Written task A
Retype the comment thread on mixing, everything from "Hey, this post" down to "frustration and time.".
Written task B
Extend the comment thread on mixing and recording, picking up after its last line.

Given text
◆ ◆ ◆ ◆

Hope to see more frequent posts soon! :)
Thanks Keith. I’m doing my darnedest to up the posting frequency again.
> hadn’t consciously thought of the snare and lead vocal as a “critical pair”
Ya, mostly in modern pop/rock mixes, where the backbeat drives the song. (Not so much of an issue in jazz, and older vocal-driven music.)
There’s also a recent tendency toward a mid-range-heavy hi-hat sound (think The Strokes, and Mute Math) which makes the snare/hi-hat relationship more critical, at least in that style of music.
Hey, this post was a common sense reminder for a lot of us. Thanks very much to Hometracked for saying what many of us needed to hear: don’t get so caught up in all the wonderful potential of modern recording that you forget that basics of good sound. I loved it. Thanks for this great website.
Thanks for the kind words, Mort.
The reference cd is the big one in my opinion. Getting a killer mix on your monitors is one thing. Getting a killer mix that still sounds killer next to X amazing sounding cd is a totally different thing.
Brandon
Man. I’m very glad I found this blog. I’ve spent the last two hours reading back posts. I am recording most of my stuff in the studio right now, but I’ve done all the pre-pro on my own first, and I wish had found this site about 6 months ago. Would have save a massive amount of frustration and time.
Thanks
I’m using a trick to reveal the quality on vocals :
Put the song on a headphone, leave it on a desk , and listen to it.
If the songs till touches you, it’s really good !
Or ?
Cheers, Steve
I’ve been telling my friends to get a second opinion on their mixes for years! I’ll be sending them this way… vindication!
also, what mixes do you use for reference mixes? I’d be curious to hear
Here’s an answer for Jim Roberts’ question… first, I try to listen to great-sounding recordings in whatever style I’m planning to record in (i.e. guitar-and-vocal sounds different from, say, metal). But here are some reference points for me, albums I listen to specifically for recording and production quality:
Fleetwood Mac: Rumours, Tusk
The Carpenters: Gold (seriously!)
Wilco: Summerteeth, YHT, Sky Blue Sky
Flaming Lips: The Soft Bulletin, Yoshimi vs the Pink Robots
Radiohead: OK Computer
Eagles: Hotel California
David Bowie: Scary Monsters
Neil Young: Harvest
Neko Case: Blacklisted
Nick Drake: Five Leaves Left, Bryter Layter, Pink Moon
Pink Floyd: Animals, DSOTM
Queens of the Stone Age: Songs for the Deaf
Richard and Linda Thompson: I Want to See the Bright Lights Tonight
Sandy Denny: The Northstar Grassmen and the Ravens
Son Volt: Trace
Steve Tibbetts: Exploded View, Safe Journey
Tom Waits: Rain Dogs
(the semi-alphabetical order suggests a surf through my iPod)

◆ ◆ ◆ ◆

Data provided
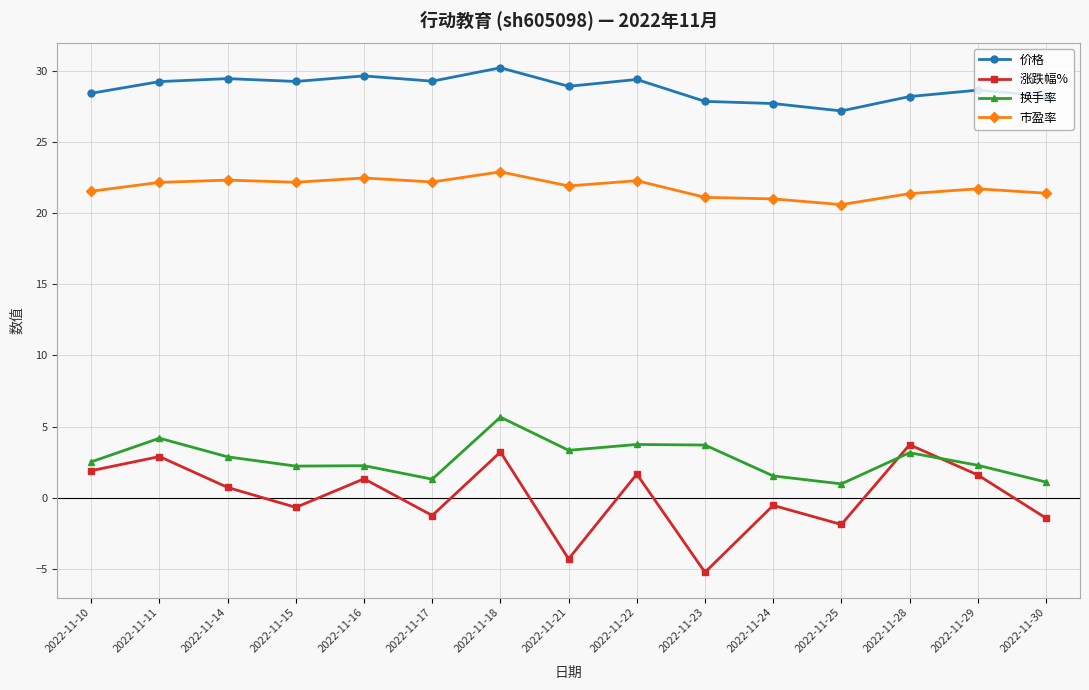

How many series are shown in this chart?

4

◆ ◆ ◆ ◆

Task response A
Hey, this post was a common sense reminder for a lot of us. Thanks very much to Hometracked for saying what many of us needed to hear: don’t get so caught up in all the wonderful potential of modern recording that you forget that basics of good sound. I loved it. Thanks for this great website.
Thanks for the kind words, Mort.
The reference cd is the big one in my opinion. Getting a killer mix on your monitors is one thing. Getting a killer mix that still sounds killer next to X amazing sounding cd is a totally different thing.
Brandon
Man. I’m very glad I found this blog. I’ve spent the last two hours reading back posts. I am recording most of my stuff in the studio right now, but I’ve done all the pre-pro on my own first, and I wish had found this site about 6 months ago. Would have save a massive amount of frustration and time.

Task response B
All of these albums, besides being great albums in their own right, are masterpieces of recording and production in some way or another, and I touch on them all for ideas about how things should sound.
Cool Songs, dave ! Production sounds dated for me though …
I prefer the more contemporary sounds. … maroon5 or so, they’re louder and more kick ass !!!! ;-)
I have read the tips and they are very useful and I have seen a major improvement in my songs and mixes in general because I am a bit more organised in practising before I record and the biggest tip I like you have mentioned is to try the song in different environments like on a car stereo. cheap old casette recorder. I also find the tip using a reference cd useful idea.
What happened to this blog ? Where is everybody !!! ?
Seriously, I love this blog. What’s going on?
I’ve found proper microphone placement is the first step in producing great recordings. This saves huge amounts of time during mixing. The next step is using a reference CD during EQ if you are a beginner. All said, you have to experiment to find what sounds the best.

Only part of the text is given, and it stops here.